Minimum wage increases and EITC improvements each help low-income workers and their families get ahead, but doing both is particularly beneficial, for a number of reasons.

  • State minimum wages and EITCs reach overlapping but different populations.  State EITCs primarily target low-income families with children and help working families earning as much as about $39,000 to $53,000 (depending on marital status and the number of children) in most states.  The minimum wage goes to the very lowest-wage workers, regardless of factors like household income, family status, or age.
  • Increasing both at the same time provides added support to the working families who need it most.  Together, a minimum wage boost and a robust state EITC can move families beyond poverty and further toward economic security.  Because a family’s EITC rises as its wages rise (up to a certain level), a minimum wage increase provides the added benefit of increasing the EITC for some families.

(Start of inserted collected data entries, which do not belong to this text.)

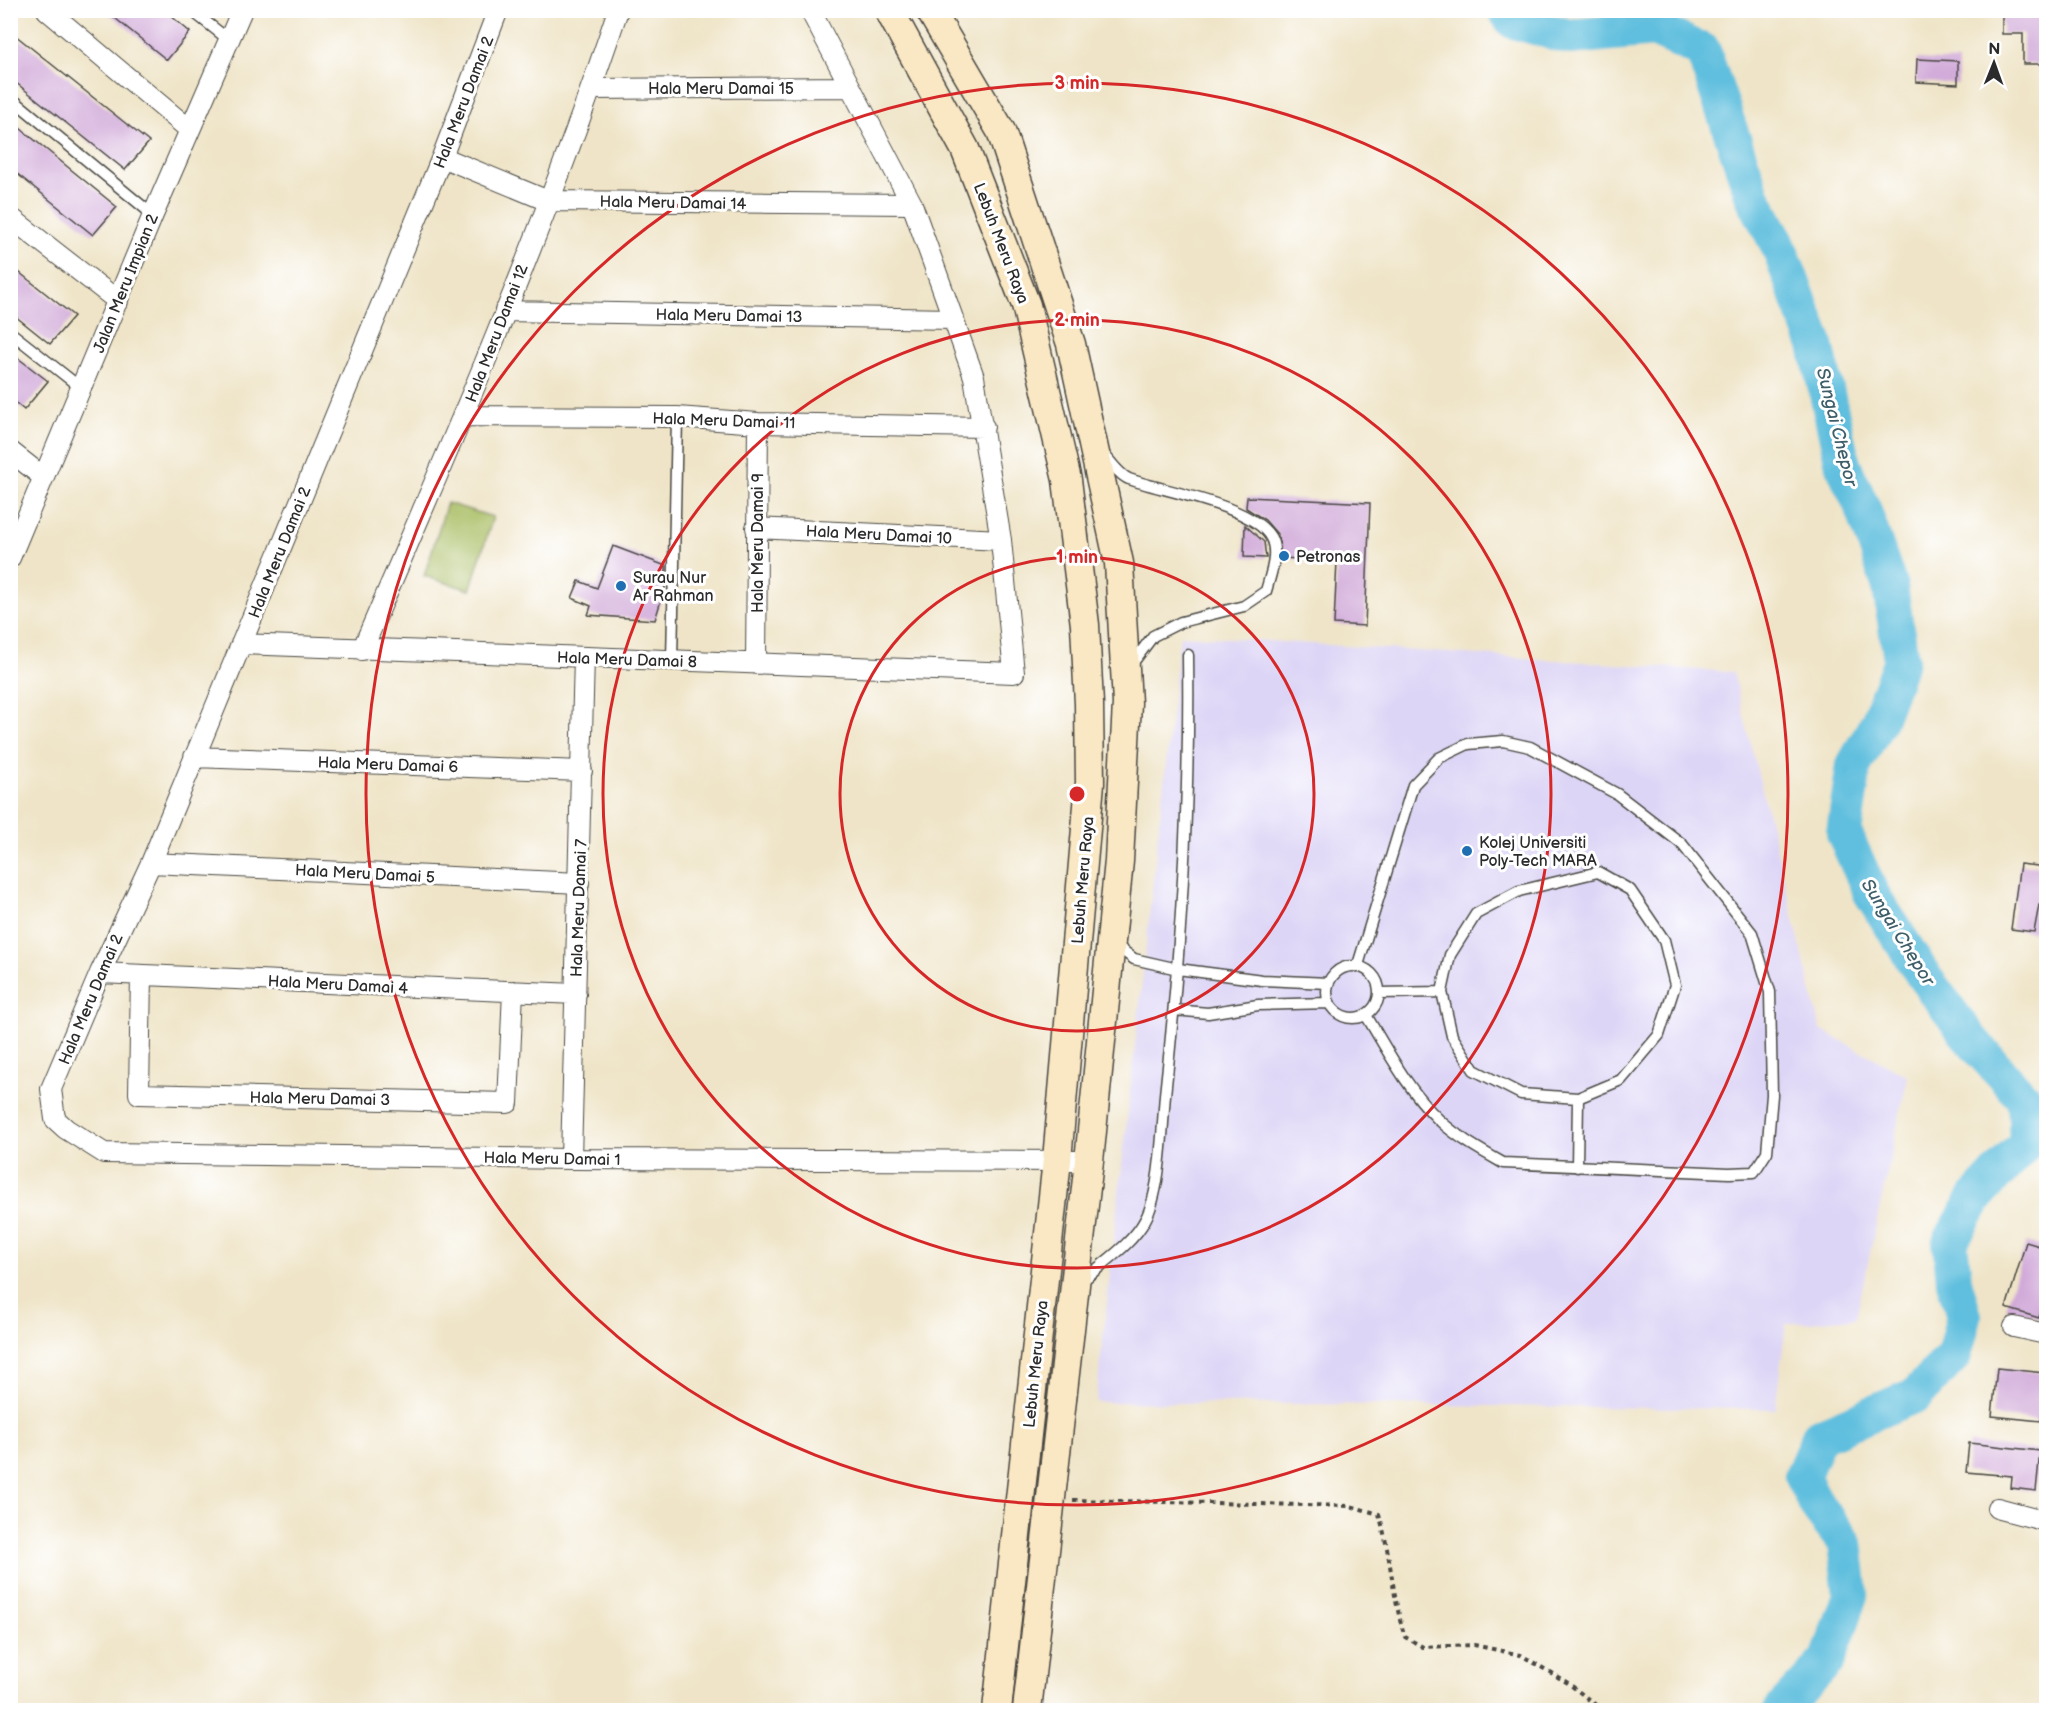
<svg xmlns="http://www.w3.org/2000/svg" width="2057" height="1721" viewBox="0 0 2057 1721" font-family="'Balsamiq Sans',sans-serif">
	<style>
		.built { fill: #ddd5f6 }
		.green { fill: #a8bd62; stroke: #6a7446; stroke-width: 1.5 }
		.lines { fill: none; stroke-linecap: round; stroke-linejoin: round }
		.river { stroke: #60bfde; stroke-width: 36 }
		.building { fill: #d1aad9 }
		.lane-casing { stroke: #484742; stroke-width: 13 }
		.street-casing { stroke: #484742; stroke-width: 22 }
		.secondary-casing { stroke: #484742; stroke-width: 31 }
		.path { stroke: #484742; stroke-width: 4; stroke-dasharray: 4.5 4.5; stroke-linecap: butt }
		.lane { stroke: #fff; stroke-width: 10 }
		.street { stroke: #fff; stroke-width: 20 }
		.secondary { stroke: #fae7c3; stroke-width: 28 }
		.ring { fill: none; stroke: #d62828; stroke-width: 3 }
		.poi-dot { fill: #1f6fb2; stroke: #fff; stroke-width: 2 }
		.labels { text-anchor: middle; stroke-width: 6; stroke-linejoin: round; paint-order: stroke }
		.street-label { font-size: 16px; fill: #2b2b2b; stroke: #fff }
		.poi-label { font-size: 16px; fill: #2b2b2b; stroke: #fff; text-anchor: start }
		.water-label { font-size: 18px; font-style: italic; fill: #3e5f6a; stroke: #fff }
		.centre { fill: #d62828; stroke: #fff; stroke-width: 3 }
		.ring-label { font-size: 18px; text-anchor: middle; font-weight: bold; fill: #d62828; stroke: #fff; stroke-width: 6; stroke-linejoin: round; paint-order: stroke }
	</style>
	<rect width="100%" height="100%" fill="#fff"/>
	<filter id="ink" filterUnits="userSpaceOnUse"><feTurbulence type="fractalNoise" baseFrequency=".0167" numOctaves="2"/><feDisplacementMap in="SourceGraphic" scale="12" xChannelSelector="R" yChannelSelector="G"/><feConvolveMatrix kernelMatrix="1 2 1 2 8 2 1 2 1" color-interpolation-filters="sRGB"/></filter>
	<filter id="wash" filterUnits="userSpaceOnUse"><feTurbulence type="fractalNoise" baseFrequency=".008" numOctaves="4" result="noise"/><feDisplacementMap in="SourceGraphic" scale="24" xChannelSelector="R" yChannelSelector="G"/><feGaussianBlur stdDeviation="1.35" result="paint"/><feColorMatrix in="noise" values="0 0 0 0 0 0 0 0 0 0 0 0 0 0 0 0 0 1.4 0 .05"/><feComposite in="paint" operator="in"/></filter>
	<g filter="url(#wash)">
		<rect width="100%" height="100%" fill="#efe4c7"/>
		<path class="built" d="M1180,635L1733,672L1821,1030L1908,1076L1856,1318L1786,1324L1775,1409L1096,1402Z"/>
		<path class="green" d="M447,503L493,517L470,590L424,576Z"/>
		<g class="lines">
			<path class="river" d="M1505,10L1513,21L1570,37L1654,29L1703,51L1753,197L1778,245L1816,345L1843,465L1864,511L1890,587L1901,660L1878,722L1854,765L1844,833L1871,893L1925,978L1972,1041L2025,1100L2027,1142L1976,1197L1950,1242L1954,1281L1964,1316L1954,1355L1916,1395L1819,1436L1802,1477L1819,1509L1845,1543L1851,1595L1828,1660L1781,1710"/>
		</g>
		<g id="blocks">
			<path class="building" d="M105,10H164L190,32L167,60Z
				M2002,10H2046V64H2023V34H2002Z
				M10,31L149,142L125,170L10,78Z
				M1917,59L1958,61V84L1916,82Z
				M10,120L117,207L93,235L10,168Z
				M10,265L74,316L50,344L10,312Z
				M10,352L48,381L24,410L10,398Z
				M1247,497L1370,503L1365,626L1334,624L1337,561L1281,558L1278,535L1265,520L1246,508Z
				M1245,525L1264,542L1266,558L1244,557Z
				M613,546L666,566V584L655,620L588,615L591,606L572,598L579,581L597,588Z
				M2020,864L2046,867V906L2039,905L2034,932L2011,929Z
				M2026,1242L2046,1248V1292L2039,1318L2006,1308Z
				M1997,1368L2045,1373L2041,1421L1992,1416Z
				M1969,1443L2040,1451L2036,1491L2011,1488L2012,1476L1966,1472Z"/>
		</g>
	</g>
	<g filter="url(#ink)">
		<use href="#blocks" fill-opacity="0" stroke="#484742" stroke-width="1.5"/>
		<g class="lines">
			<defs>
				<path id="lane" d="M191,10L229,40
					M10,97L153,215
					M10,332L81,388
					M1103,453C1110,461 1119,475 1129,479C1162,491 1253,505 1271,538C1279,554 1270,576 1266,591L1244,606L1181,622L1153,636L1131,665
					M672,661L677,417
					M1598,872L1630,890L1664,940L1675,985L1659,1035L1621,1080L1578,1098L1521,1094L1474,1070L1452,1036L1442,992L1450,955L1476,914L1519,891Z
					M1114,944L1134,959L1178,969L1262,980L1328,983
					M1358,965L1413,785L1439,758L1468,744L1503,741L1530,747L1617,794L1682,844L1752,933L1770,992L1772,1095L1767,1152L1754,1172L1729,1173L1503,1163C1480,1150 1457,1137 1438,1119C1408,1090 1387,1050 1366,1015
					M1327 992a26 26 0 1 1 52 0a26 26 0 1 1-52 0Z
					M1379,993L1442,992
					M1174,1010L1208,1013L1258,1005L1329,1003
					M1577,1167L1578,1098
					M1080,1283C1101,1264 1132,1245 1145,1220C1161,1192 1162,1129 1165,1095C1181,949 1190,803 1188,655"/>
				<path id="street" d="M47,10L190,130
					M498,10L442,157L151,863L100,973L51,1089L55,1119L66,1129L104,1153L571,1159L1089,1161
					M592,89L850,87
					M442,157L548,201L912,204
					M10,217L118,301
					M505,311L953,319
					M464,416L677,417L758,423L984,427
					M10,451L43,477
					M756,528L1001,540
					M10,558L153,215L242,10
					M241,644L1014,673L1001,540L974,377L912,204L810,10
					M362,650C454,439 545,228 618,10
					M756,664L758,423
					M194,757L582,771
					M151,863L579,883
					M100,973L576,994
					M141,975L139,1094L508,1103L513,991
					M571,1159L584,657
					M2014,1327L2046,1334
					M1997,1508L2046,1521"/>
				<path id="secondary" d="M889,10L965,149L1026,305L1067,480L1085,625L1089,704L1090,783L1057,1160L997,1710
					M930,10L1001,131L1071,344L1119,563L1127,703L1119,861L1089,1161L1027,1710"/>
			</defs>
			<use href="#lane" class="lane-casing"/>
			<use href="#street" class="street-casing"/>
			<use href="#secondary" class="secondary-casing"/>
			<path class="path" d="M1073,1500L1350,1506L1379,1514C1391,1554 1392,1597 1405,1637L1423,1647L1474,1645L1521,1655L1568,1683L1602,1710"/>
			<use href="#lane" class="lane"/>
			<use href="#street" class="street"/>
			<use href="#secondary" class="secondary"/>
		</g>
	</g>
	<g class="ring">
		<circle cx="1077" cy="794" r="237"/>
		<circle cx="1077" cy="794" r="474"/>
		<circle cx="1077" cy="794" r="711"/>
	</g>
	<g class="poi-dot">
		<circle cx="1284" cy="556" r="6"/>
		<circle cx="621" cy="586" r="6"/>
		<circle cx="1467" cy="851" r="6"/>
	</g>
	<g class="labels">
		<g class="street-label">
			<text x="721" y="94">Hala Meru Damai 15</text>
			<text transform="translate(463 102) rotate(-69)" y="6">Hala Meru Damai 2</text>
			<text transform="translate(673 202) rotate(1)" y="6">Hala Meru Damai 14</text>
			<text transform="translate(1002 243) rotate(69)" y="6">Lebuh Meru Raya</text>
			<text transform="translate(125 283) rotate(-68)" y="6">Jalan Meru Impian 2</text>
			<text transform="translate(729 315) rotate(1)" y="6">Hala Meru Damai 13</text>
			<text transform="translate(496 333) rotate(-69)" y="6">Hala Meru Damai 12</text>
			<text transform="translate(724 420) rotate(2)" y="6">Hala Meru Damai 11</text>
			<text transform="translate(879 534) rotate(3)" y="6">Hala Meru Damai 10</text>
			<text transform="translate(757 543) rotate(-90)" y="6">Hala Meru Damai 9</text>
			<text transform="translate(279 552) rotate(-68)" y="6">Hala Meru Damai 2</text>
			<text transform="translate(627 659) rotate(2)" y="6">Hala Meru Damai 8</text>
			<text transform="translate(388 764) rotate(2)" y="6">Hala Meru Damai 6</text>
			<text transform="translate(365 873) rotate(3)" y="6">Hala Meru Damai 5</text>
			<text transform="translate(1082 880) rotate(-85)" y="6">Lebuh Meru Raya</text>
			<text transform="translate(578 908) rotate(-88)" y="6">Hala Meru Damai 7</text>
			<text transform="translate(338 984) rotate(3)" y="6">Hala Meru Damai 4</text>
			<text transform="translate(90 999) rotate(-67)" y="6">Hala Meru Damai 2</text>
			<text transform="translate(320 1098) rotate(1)" y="6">Hala Meru Damai 3</text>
			<text transform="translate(552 1158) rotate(1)" y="6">Hala Meru Damai 1</text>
			<text transform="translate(1035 1364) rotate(-84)" y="6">Lebuh Meru Raya</text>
		</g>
		<g class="poi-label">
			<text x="1296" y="562">Petronas</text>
			<text x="633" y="583">Surau Nur<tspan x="633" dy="18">Ar Rahman</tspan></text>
			<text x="1479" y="848">Kolej Universiti<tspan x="1479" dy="18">Poly-Tech MARA</tspan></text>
		</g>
		<g class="water-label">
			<text transform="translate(1837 427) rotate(76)" y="6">Sungai Chepor</text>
			<text transform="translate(1898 932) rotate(58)" y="6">Sungai Chepor</text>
		</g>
	</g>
	<circle cx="1077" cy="794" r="9" class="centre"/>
	<g class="ring-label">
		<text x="1077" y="89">3 min</text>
		<text x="1077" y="326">2 min</text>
		<text x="1077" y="563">1 min</text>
	</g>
	<rect width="2057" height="1721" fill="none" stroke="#fff" stroke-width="36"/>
	<g transform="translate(1994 63) rotate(1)" stroke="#ffffff" stroke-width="4.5" paint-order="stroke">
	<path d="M0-4.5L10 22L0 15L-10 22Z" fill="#2b2b2b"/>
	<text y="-9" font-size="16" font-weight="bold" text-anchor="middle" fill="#2b2b2b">N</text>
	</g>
</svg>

  • The two policies’ benefits are timed differently.  An expanded minimum wage increases every paycheck, which helps with routine expenses, like food, monthly bills, and rent.  State EITCs are paid at tax time and can go for larger, one-time expenses, like car repairs or a security deposit.
  • Improving both together allows the public and private sectors to share the cost of boosting incomes for those who work.  State government, and by extension state taxpayers, largely bear the cost of the EITC.  On the other hand, the private sector, especially employers and consumers, principally bears the cost of the state minimum wage.  Improving both policies spreads the cost of making work pay more broadly than does either policy alone.

A number of states have taken steps this year to improve or adopt an EITC (see map).  California adopted one, while Maine, Massachusetts, and New Jersey increased theirs.  Rhode Island increased both its EITC and minimum wage.  Other states should look to enact or expand a state EITC at the same time that they increase their minimum wage and set it to grow with the cost of living to make the biggest impact for working families most in need.